* **Activity**:
Starting at the line that has "text_box [897, 608, 1009, 650]" and stopping after the line that has "text_box [703, 705, 1010, 820]", reproduce the listing below exactly; omit everything else.

* **Dataset entries**:
■ ■ ■ ■ ■

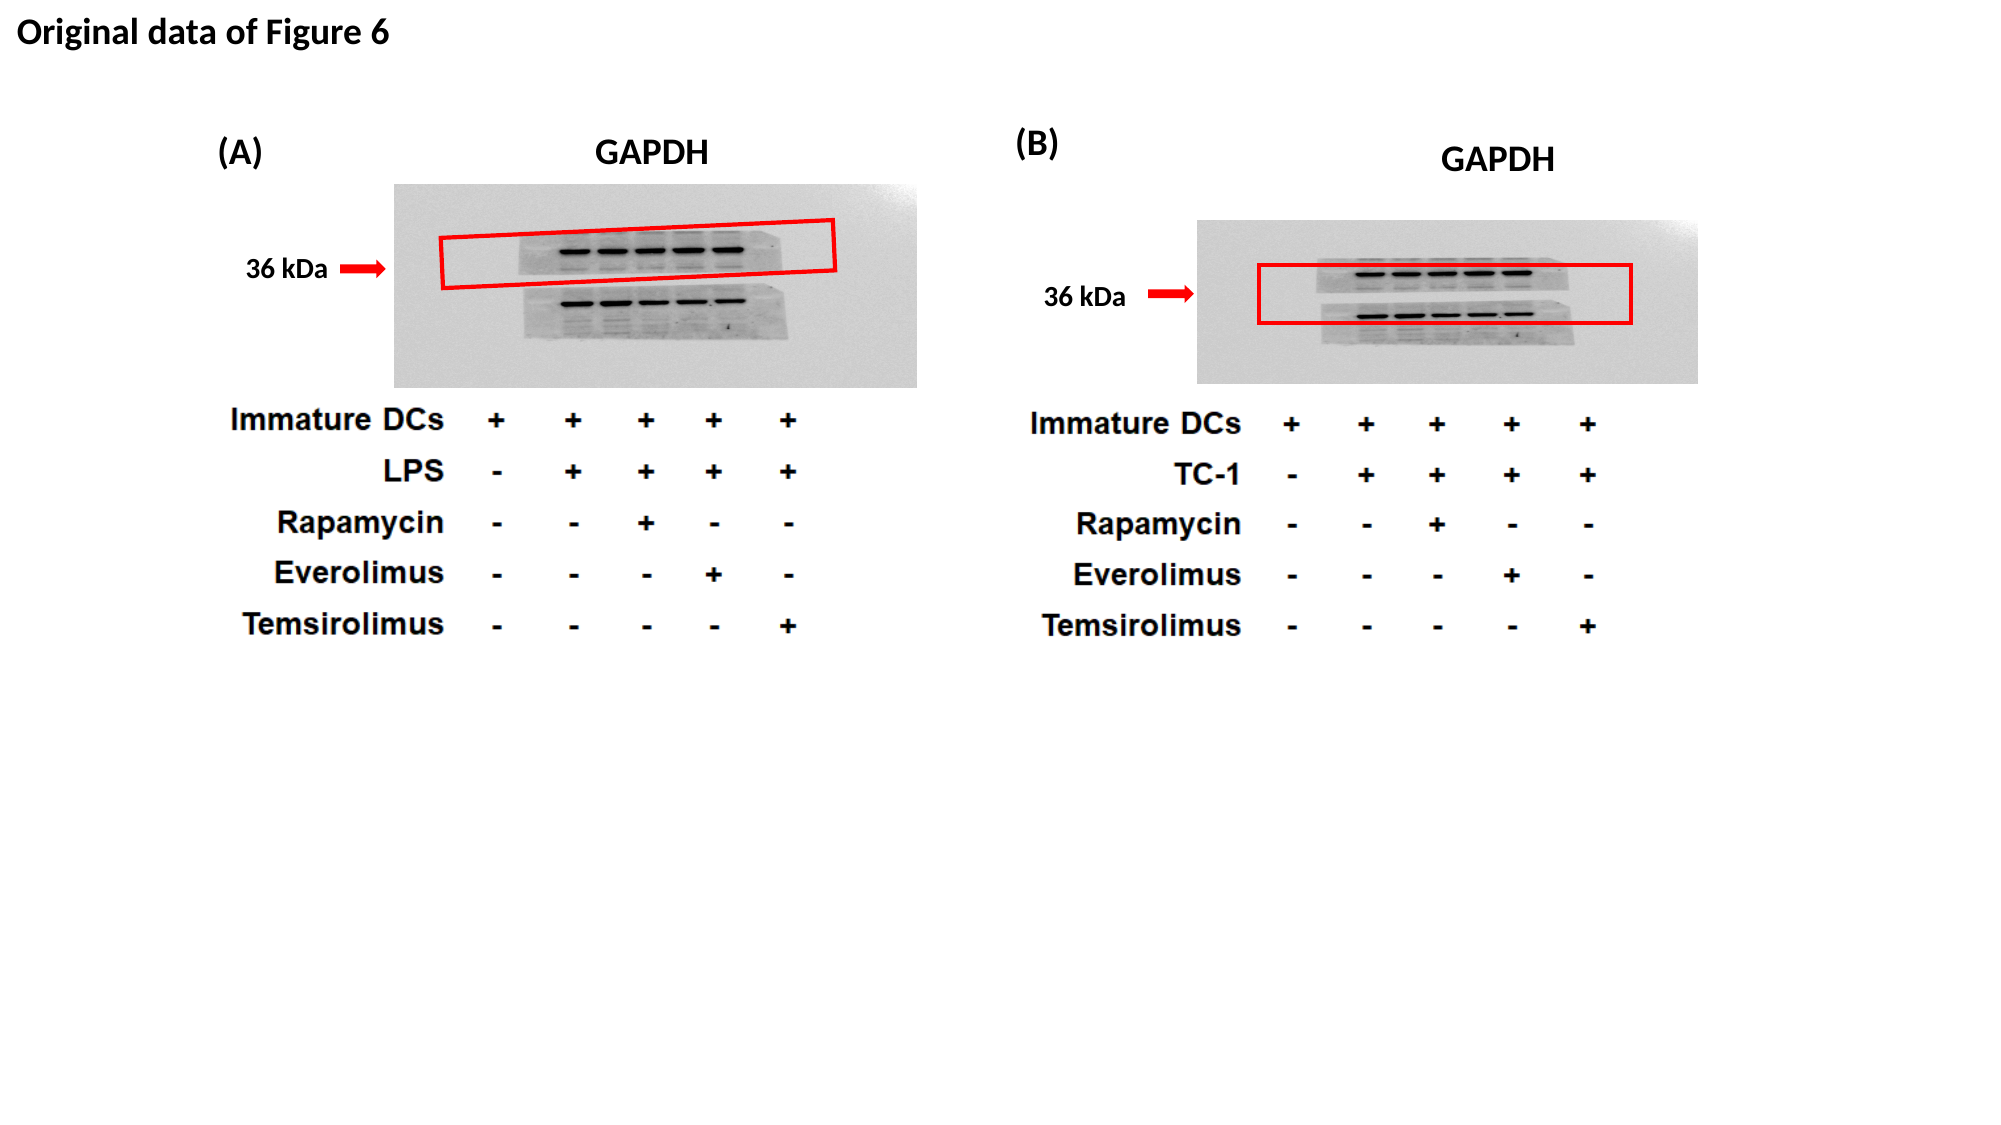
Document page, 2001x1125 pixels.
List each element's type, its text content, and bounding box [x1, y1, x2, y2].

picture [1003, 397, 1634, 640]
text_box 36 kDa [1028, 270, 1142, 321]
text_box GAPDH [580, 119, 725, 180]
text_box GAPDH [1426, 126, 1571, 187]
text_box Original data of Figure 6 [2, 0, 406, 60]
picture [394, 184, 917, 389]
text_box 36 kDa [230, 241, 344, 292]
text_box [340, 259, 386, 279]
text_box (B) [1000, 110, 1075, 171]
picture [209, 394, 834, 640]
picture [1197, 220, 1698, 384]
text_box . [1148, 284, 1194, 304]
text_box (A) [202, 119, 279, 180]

■ ■ ■ ■ ■

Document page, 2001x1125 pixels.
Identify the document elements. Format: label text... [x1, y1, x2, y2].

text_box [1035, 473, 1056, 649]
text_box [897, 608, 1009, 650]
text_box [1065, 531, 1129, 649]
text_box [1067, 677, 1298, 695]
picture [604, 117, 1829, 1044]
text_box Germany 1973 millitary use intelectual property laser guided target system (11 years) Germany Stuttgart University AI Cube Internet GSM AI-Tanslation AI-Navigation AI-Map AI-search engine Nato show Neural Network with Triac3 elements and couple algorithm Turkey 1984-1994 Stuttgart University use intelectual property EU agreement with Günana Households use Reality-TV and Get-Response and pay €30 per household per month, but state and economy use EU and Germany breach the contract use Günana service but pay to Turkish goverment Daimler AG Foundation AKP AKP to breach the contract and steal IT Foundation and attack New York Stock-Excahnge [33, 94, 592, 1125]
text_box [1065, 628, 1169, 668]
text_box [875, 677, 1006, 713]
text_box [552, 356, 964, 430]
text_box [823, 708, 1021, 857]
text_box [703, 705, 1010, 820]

■ ■ ■ ■ ■

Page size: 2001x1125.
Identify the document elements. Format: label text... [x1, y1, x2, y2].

■ ■ ■ ■ ■

* **Exercise answer**:
text_box [897, 608, 1009, 650]
text_box [1065, 531, 1129, 649]
text_box [1067, 677, 1298, 695]
picture [604, 117, 1829, 1044]
text_box Germany 1973 millitary use intelectual property laser guided target system (11 years) Germany Stuttgart University AI Cube Internet GSM AI-Tanslation AI-Navigation AI-Map AI-search engine Nato show Neural Network with Triac3 elements and couple algorithm Turkey 1984-1994 Stuttgart University use intelectual property EU agreement with Günana Households use Reality-TV and Get-Response and pay €30 per household per month, but state and economy use EU and Germany breach the contract use Günana service but pay to Turkish goverment Daimler AG Foundation AKP AKP to breach the contract and steal IT Foundation and attack New York Stock-Excahnge [33, 94, 592, 1125]
text_box [1065, 628, 1169, 668]
text_box [875, 677, 1006, 713]
text_box [552, 356, 964, 430]
text_box [823, 708, 1021, 857]
text_box [703, 705, 1010, 820]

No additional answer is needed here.